==== Text for analysis ====

Databricks Community

ashish51 · ‎05-31-2026

Hey everyone!
For the DAIS 2026 Community Virtual Challenge, I built a LEGO Value Engine using Databricks Free Edition.
This is a passion project that combined my interests of both LEGOs and Data Engineering.
When a new LEGO set releases, it can be hard to determine if the set is actually worth buying.
Some sets cost hundreds of dollars and are heavily marketed, while others receive much less attention. As a collector, it can be difficult to tell whether you're paying for genuine value or simply paying for branding and popularity.
I wanted to use data to answer that question.

The Problem
When people evaluate LEGO sets, they usually look at one factor at a time:

Price
Piece Count
Average Rating
Number of Ratings given

The challenge is that none of these metrics tell the full story on their own.
A set might have a great rating but be extremely expensive. Another might have thousands of pieces but poor reviews. I wanted a way to evaluate all of these factors together and identify which sets provide the most value for the money.

The Solution

I created an end-to-end analytics pipeline using the Medallion Architecture.

Bronze Layer: Stores the raw LEGO catalog dataset exactly as received and store it as a Delta table.
Silver Layer: Cleans the data and calculates three custom scoring metrics using Spark SQL:
- Smart Value Index: (Piece Count * Average Rating) / Price. This is the primary metric, estimating exactly how much value a customer receives per dollar spent.
- Collector Potential Score: (Average Rating * Number of Reviews) / Price. This highlights sets with community consensus, rather than just a few high ratings.
- Price Efficiency: (Piece Count / Price). Amount of LEGO pieces per dollar.
Gold Layer: Generates business insights, including:
- Theme rankings based on value (Star Wars, Marvel, DC, etc.)

====

| Prompt 1 |
In the LEGO Value Engine post, what formula defines the Smart Value Index?
| Prompt 2 |
Reproduce word for word the stretch of the LEGO Value Engine post from "Databricks Community" through "answer that question.".
| Prompt 3 |
Pick up the LEGO Value Engine post after its last line and keep writing it.

==== Data ====

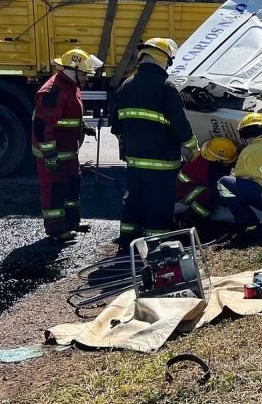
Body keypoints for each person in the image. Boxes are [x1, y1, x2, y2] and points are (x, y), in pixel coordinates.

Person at [110, 38, 200, 249]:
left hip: (134, 162)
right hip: (162, 163)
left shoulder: (126, 86)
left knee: (134, 202)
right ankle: (155, 246)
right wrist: (193, 148)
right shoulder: (166, 88)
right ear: (163, 59)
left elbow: (115, 126)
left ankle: (127, 244)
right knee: (159, 205)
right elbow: (180, 125)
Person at [32, 48, 103, 240]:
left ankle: (72, 223)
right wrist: (49, 155)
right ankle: (56, 230)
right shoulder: (52, 91)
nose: (87, 78)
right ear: (73, 70)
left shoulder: (71, 87)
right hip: (54, 155)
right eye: (85, 74)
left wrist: (83, 126)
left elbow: (68, 115)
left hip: (69, 151)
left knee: (72, 186)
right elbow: (42, 126)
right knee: (54, 190)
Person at [175, 137, 238, 226]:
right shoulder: (209, 170)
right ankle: (188, 221)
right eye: (227, 161)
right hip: (184, 193)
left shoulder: (208, 156)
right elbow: (217, 189)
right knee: (212, 196)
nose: (229, 163)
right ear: (219, 161)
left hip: (184, 187)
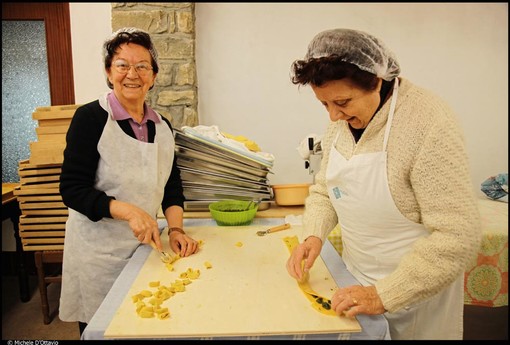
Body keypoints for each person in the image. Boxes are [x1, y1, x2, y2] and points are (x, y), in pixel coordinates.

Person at [285, 28, 481, 340]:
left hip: (417, 298)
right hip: (356, 282)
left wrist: (383, 295)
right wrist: (313, 236)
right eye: (324, 104)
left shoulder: (429, 123)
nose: (334, 116)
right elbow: (326, 189)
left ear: (376, 80)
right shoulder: (342, 123)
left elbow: (459, 237)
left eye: (342, 102)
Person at [59, 27, 199, 335]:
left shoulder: (163, 127)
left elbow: (171, 186)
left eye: (142, 66)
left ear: (153, 76)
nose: (131, 74)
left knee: (145, 323)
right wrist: (129, 211)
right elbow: (71, 189)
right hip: (99, 253)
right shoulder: (90, 118)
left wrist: (176, 229)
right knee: (104, 328)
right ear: (109, 72)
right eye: (122, 65)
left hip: (146, 248)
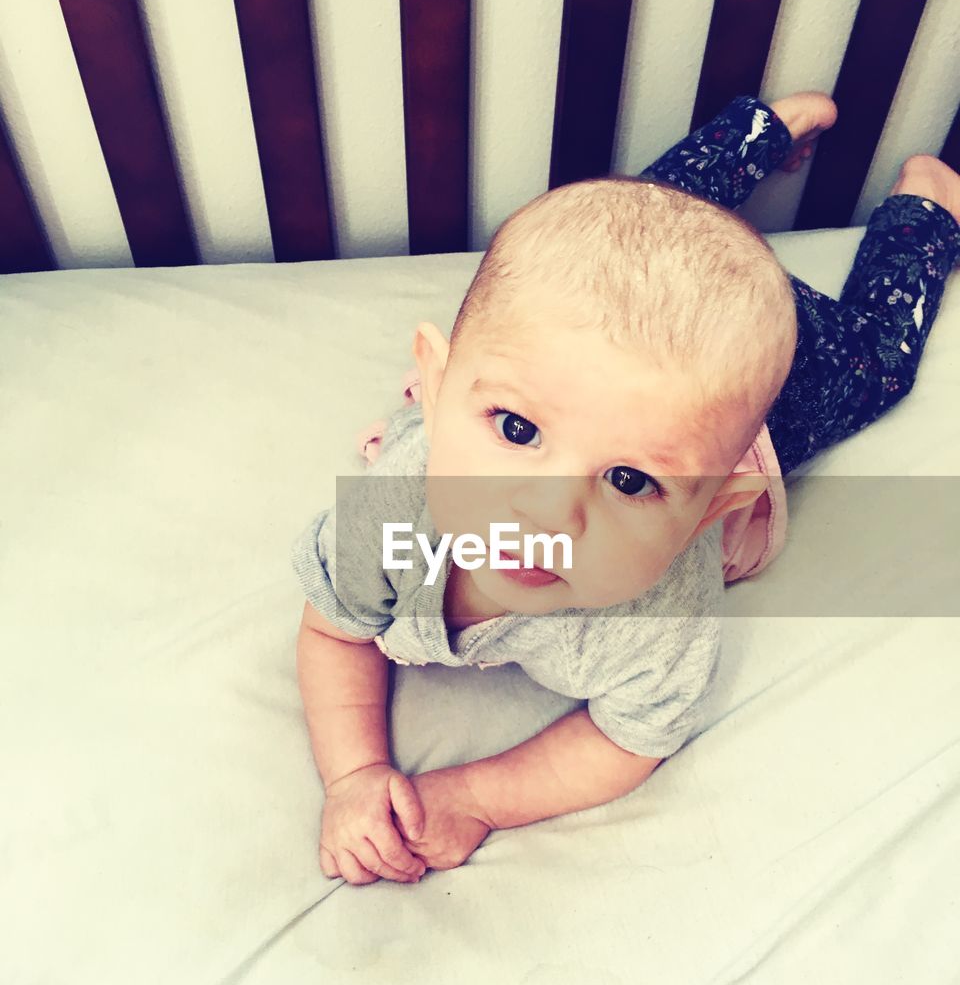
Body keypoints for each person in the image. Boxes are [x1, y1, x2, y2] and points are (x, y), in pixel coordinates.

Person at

====

| Exercise response 1 |
(Piece Count * Average Rating) / Price

| Exercise response 2 |
Databricks Community

ashish51 · ‎05-31-2026

Hey everyone!
For the DAIS 2026 Community Virtual Challenge, I built a LEGO Value Engine using Databricks Free Edition.
This is a passion project that combined my interests of both LEGOs and Data Engineering.
When a new LEGO set releases, it can be hard to determine if the set is actually worth buying.
Some sets cost hundreds of dollars and are heavily marketed, while others receive much less attention. As a collector, it can be difficult to tell whether you're paying for genuine value or simply paying for branding and popularity.
I wanted to use data to answer that question.

| Exercise response 3 |
- The top 10 most undervalued sets
- Sets valued over $200 that justify their price

Databricks Features Used

This project uses the following:

Medallion Architecture
Delta Time Travel
Databricks Dashboards
PySpark Machine Learning
Databricks Genie AI

Delta Time Travel
Because LEGO prices change frequently due to reasons like promotions and holiday sales, I used Delta Time Travel. By querying historical versions of the Delta tables, a user can compare previous and current prices to observe exactly how a price change impacts a set's value score over time.

Machine Learning
To add another layer of analysis, I used PySpark to build a KMeans clustering model. Instead of relying on manual categories, the unsupervised model automatically grouped the catalog based on price, ratings, piece count, and overall value. The math identified four distinct market segments: Premium Collectors, High Value Sets, Casual Buyers, and Budget-Friendly Sets.

Dashboards & Genie AI
To make the results easy to view, I built a visual Dashboard. It allows users to explore which themes provide the most value, analyze the relationship between price and ratings, and view the machine learning segments across the catalog.

Finally, I connected the Gold tables to Genie AI. This allows users to ask for recommendations. A user can simply type, "Show me the top 5 undervalued sets under $100," and interact with the data to immediately receive set recommendations.

Why It Matters
While this project focuses on LEGO sets, the idea applies to many industries. Consumers and businesses frequently need to determine which products deliver the best value, which are overpriced, and how inventory naturally groups into different market segments.

This project demonstrates how Databricks can take raw data and transform it into actionable insights using data engineering, machine learning, and AI.

Thanks for reading, and I’d love to hear any feedback on what I can add or improve!

ashish51 · ‎06-04-2026

GitHub Repository: Lego Value Engine

Architecture Diagram (better quality version can be found here)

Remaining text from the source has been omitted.